== Exercise ==
Count the lines of the data below that contain the word "first", and give only that number.

[Data excerpts]
=======

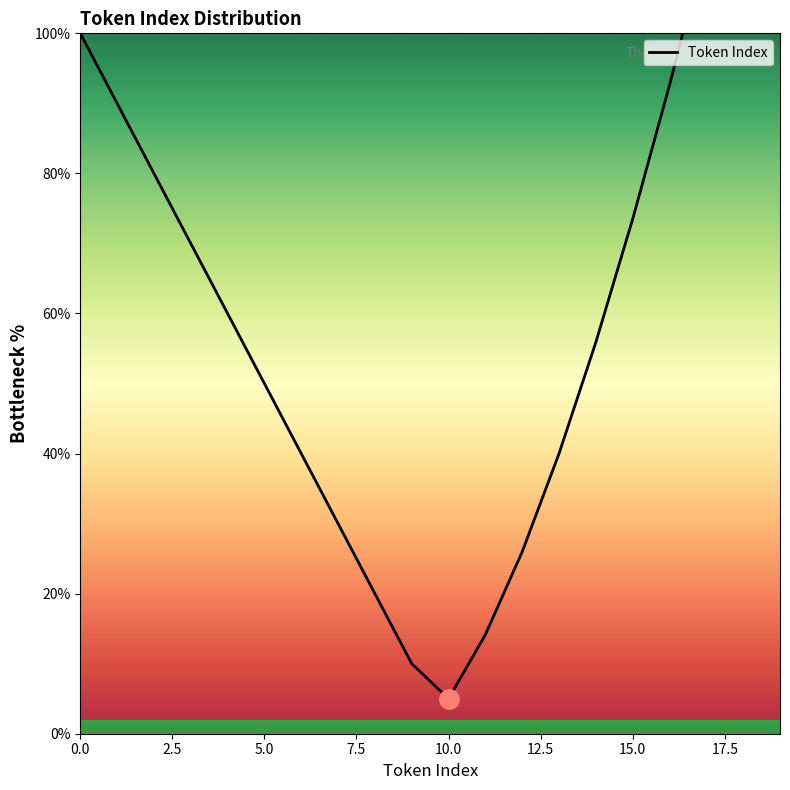

At which category does the data reach its first local valley?

10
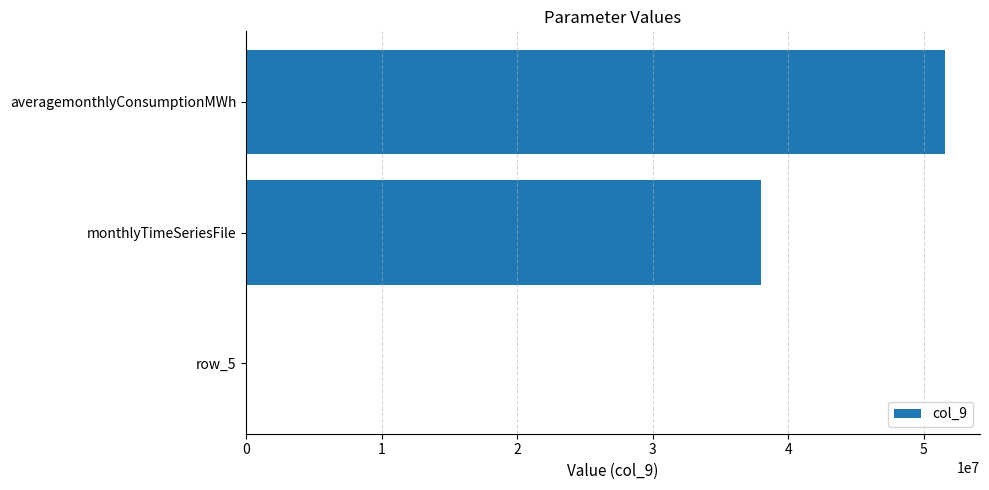

Reading top to bottom, list all the values displayed in this chart.

averagemonthlyConsumptionMWh=51575940.0	monthlyTimeSeriesFile=38000000.0	row_5=1.4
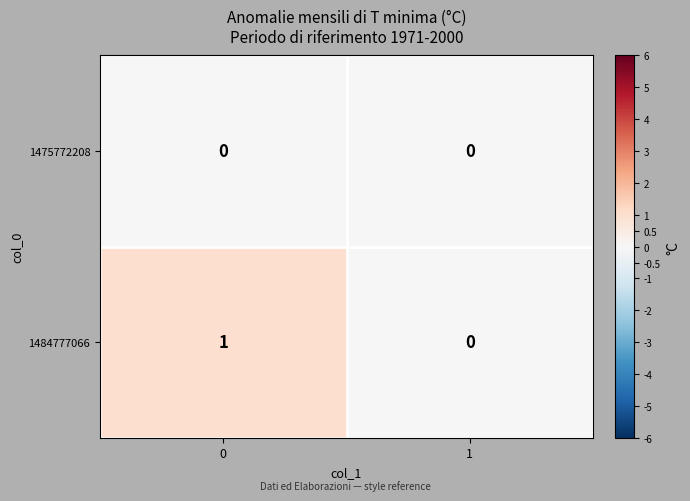

Which series has the largest range (max minus min)?

1484777066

=======

== Output ==
1